**Aim of the task:**
Your output is to consist only of the line containing "420 220 100.44" and the lines after it, through the end of the data, reproduced exactly.

**Exercise materials:**
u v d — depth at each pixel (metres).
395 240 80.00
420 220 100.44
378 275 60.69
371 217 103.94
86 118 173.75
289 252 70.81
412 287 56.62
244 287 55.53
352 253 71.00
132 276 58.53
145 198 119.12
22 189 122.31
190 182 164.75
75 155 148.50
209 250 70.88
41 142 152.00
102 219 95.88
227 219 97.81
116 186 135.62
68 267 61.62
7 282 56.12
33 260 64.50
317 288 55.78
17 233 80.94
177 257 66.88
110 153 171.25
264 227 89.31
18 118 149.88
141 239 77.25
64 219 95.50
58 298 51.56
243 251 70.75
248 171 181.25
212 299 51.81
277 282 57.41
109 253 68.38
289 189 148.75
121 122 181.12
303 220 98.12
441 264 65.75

**Answer to this task:**
420 220 100.44
378 275 60.69
371 217 103.94
86 118 173.75
289 252 70.81
412 287 56.62
244 287 55.53
352 253 71.00
132 276 58.53
145 198 119.12
22 189 122.31
190 182 164.75
75 155 148.50
209 250 70.88
41 142 152.00
102 219 95.88
227 219 97.81
116 186 135.62
68 267 61.62
7 282 56.12
33 260 64.50
317 288 55.78
17 233 80.94
177 257 66.88
110 153 171.25
264 227 89.31
18 118 149.88
141 239 77.25
64 219 95.50
58 298 51.56
243 251 70.75
248 171 181.25
212 299 51.81
277 282 57.41
109 253 68.38
289 189 148.75
121 122 181.12
303 220 98.12
441 264 65.75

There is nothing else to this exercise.